My Japanese isn't good enough to understand the details in the news broadcast, though I can usually follow the story. However, I have to be studiously watching the news, not overhearing it, to manage that much. So yesterday I wasn't paying attention to the news, but perked up when I heard mention of Futatabi, the name of the mountain we live at the base of. When I looked at the screen, it was a story about North Korea. Across the bottom of the screen ran the ubiquitous transcription of what was being said (I don't know why they do this for the Japanese news, but it's one of the ways I learn kanji (the characters used in Japanese), by matching up what I hear with what I see on the screen). Sure enough, there was the kanji for Futatabi, our mountain, but it wasn't written as Futatabi-san, with the kanji for mountain, pronounced 'san', following it. In fact, it was used to begin a sentence and came just before the subject of the sentence, sort of like an adverb might be, (i.e. Finally,.....).

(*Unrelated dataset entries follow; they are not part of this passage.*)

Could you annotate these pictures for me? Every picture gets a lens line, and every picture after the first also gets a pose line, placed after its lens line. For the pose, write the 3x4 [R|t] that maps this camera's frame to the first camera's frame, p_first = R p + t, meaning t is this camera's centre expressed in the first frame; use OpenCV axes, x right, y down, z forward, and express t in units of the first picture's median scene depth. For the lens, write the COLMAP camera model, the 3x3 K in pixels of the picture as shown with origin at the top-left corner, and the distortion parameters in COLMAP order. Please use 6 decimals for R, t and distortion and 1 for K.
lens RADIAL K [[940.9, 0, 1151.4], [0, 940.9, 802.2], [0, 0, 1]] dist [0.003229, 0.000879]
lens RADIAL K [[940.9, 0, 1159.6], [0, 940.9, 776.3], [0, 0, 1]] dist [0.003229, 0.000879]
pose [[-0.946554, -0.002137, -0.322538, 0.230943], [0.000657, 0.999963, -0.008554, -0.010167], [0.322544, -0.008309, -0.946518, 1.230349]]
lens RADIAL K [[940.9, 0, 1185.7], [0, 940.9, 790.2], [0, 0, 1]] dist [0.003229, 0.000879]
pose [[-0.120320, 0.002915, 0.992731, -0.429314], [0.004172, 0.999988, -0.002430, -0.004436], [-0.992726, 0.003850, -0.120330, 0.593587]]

This is the kanji for futatabi. Actually, the kanji is the left part, and it is read "futata" with the hiragana syllable "bi" on the right.
 
I asked my husband why the newscaster had said Futatabi. He said it meant "again, or a second time, or once again." He said they were emphasizing that it was the second time that North Korea had performed some objectional action. Now I know how to express "again" or "a second time" other ways, but I'd never heard "futatabi" used that way. I pointed out that it was the same kanji as our mountain, to which my husband agreed. I'd never thought about the meaning of our mountain's name before but suddenly it occurred to me that we live in the shadow of "Once Again Mountain" or "Second Time Mountain" .... or "Repeated Again Mountain." I pointed that out to my husband, and he admitted that he had also never really considered the literal meaning of out mountain's name, but that my observation was true.

Imagine that. For the past few years I have been thinking about and talking about and writing poems using the notion of repetition, and wondering why we repeat certain things in our thoughts and our speech and our writing and actions. I've been obsessed with repetition as a theme, a trope, and a device, and all this time I've been living at the bottom of "Once Again Mountain." Unknowingly echoing my geography as its shadow looms above.

Monday, March 4, 2013

Skylight Books Podcast

Here's a good podcast series I recently discovered. It's authors talking about their works and their craft, and giving readings at the bookstore Skylight Books in Los Angeles. I've listened to and have downloaded (to listen) authors such as Mark L. Danielewski, Panio Gianopolous, Susan Straight, Ben Marcus, TC Boyle, Kate Zambreno, and Charles Yu, and poets Amanda Auchter, Nathalie Handal, Eileen Myles, and Carol Moldaw. And more.